October 30th, 2015 · No Comments · Sports Journalism

The Grantland sports/pop culture website, inspired and formerly led by Bill Simmons, was shut down today by ESPN.

Here is the ESPN media release on it.

Some media reports suggested the site lost gobs of money, which is easy to believe given the number and competence of its many contributors, which could not have been inexpensive, against any obvious advertising — as well as the lack of a paywall.

From that perspective, having learned the hard way about corporate entities and their need to burnish the bottom line, ESPN pulling the plug seems like no surprise.

But I will miss the site, for several reasons.

How do I know?

–I went looking for it tonight and then remembered, “Oh, yeah, it’s gone.” Meaning that the site had become something I had looked at reflexively. I can’t say that for many sites, particularly sports sites. (ESPN itself is pretty much only for scores and boxscores.)

–It was one of the few sites, in an era of 20-photo galleries and sensational nothingness meant to draw clicks but not actually inform, that allowed its writers to carry on at length. “Long-form” journalism we call it, and I have never had a problem with 10,000 words; if it’s good enough, I will stay with a writer for that long.

–I probably got a significant fraction of my pop-culture news and views, particularly in regard to movies and TV, from the site. Andy Greenwald, in particular. Someone intelligent, with an informed opinion? That is a draw.

No, I did not devour everything on Grantland, and sometimes in some of its most basic categories.

Its young-ish writers covering the major pro sports dealt in absolutes revealed to them by the latest metrics, and it was hard to deal with that certainty as well as spending time to understand the metric. It was as if they didn’t believe their own eyes; they needed the numbers.

Overall, the site — even at the end, after several writers and editors had exited — was part of my daily internet routine.

Also, it was never a site that chased hits. No galleries. No calling out of other sites or writers; that was a Simmons concept, and I appreciated it.
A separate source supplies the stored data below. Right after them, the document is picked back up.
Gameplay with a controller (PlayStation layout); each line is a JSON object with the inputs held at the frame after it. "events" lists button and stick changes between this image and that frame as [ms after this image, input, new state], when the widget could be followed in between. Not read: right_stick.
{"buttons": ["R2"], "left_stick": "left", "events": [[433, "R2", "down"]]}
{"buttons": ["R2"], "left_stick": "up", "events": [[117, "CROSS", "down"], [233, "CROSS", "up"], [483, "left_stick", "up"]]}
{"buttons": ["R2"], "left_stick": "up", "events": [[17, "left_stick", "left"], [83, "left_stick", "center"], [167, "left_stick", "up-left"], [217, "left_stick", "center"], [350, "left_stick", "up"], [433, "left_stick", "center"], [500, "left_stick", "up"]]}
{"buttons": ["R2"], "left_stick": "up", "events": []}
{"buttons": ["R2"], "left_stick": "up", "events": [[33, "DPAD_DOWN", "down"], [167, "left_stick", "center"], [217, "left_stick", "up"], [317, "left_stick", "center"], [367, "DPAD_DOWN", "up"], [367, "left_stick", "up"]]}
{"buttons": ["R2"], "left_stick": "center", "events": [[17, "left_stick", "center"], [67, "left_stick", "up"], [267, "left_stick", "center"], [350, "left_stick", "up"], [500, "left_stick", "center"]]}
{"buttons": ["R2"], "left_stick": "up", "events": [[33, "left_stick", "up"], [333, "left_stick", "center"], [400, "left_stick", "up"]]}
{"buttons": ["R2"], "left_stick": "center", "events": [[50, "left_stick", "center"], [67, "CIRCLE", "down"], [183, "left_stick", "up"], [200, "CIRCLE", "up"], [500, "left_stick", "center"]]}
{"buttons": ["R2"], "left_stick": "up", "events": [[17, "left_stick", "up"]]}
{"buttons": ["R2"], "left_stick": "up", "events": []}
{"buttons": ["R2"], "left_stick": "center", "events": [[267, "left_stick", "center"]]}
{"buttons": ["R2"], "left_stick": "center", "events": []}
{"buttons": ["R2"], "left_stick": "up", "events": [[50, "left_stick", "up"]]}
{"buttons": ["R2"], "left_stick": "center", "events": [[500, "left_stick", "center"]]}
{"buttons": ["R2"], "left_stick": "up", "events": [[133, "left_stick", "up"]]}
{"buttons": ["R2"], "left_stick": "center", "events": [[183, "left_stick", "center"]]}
Looking back, it will seem obvious the site was probably doomed once Simmons had his rupture with ESPN, which happened back in May. He was the centerpiece of the production, and it seemed a little less interesting with him gone — and I imagine ESPN never got past the “Bill Simmons stink” they could still detect at grantland.com.

(Which opens up the whole question of “if Simmons could stop fighting with corporate execs, would Grantland still be alive today?” Probably yes.)

Perhaps the only upside to this?

I found out that Sports on Earth is still in business. I thought it was gone but, no, they’ve just been irrelevant.

Grantland’s demise could be a boon for SoE; I looked at them today for the first time in a year, and I even opened a story or three.

But there were reasons why Grantland was a daily destination, and SoE is not, and I see no obvious substitute for what is gone.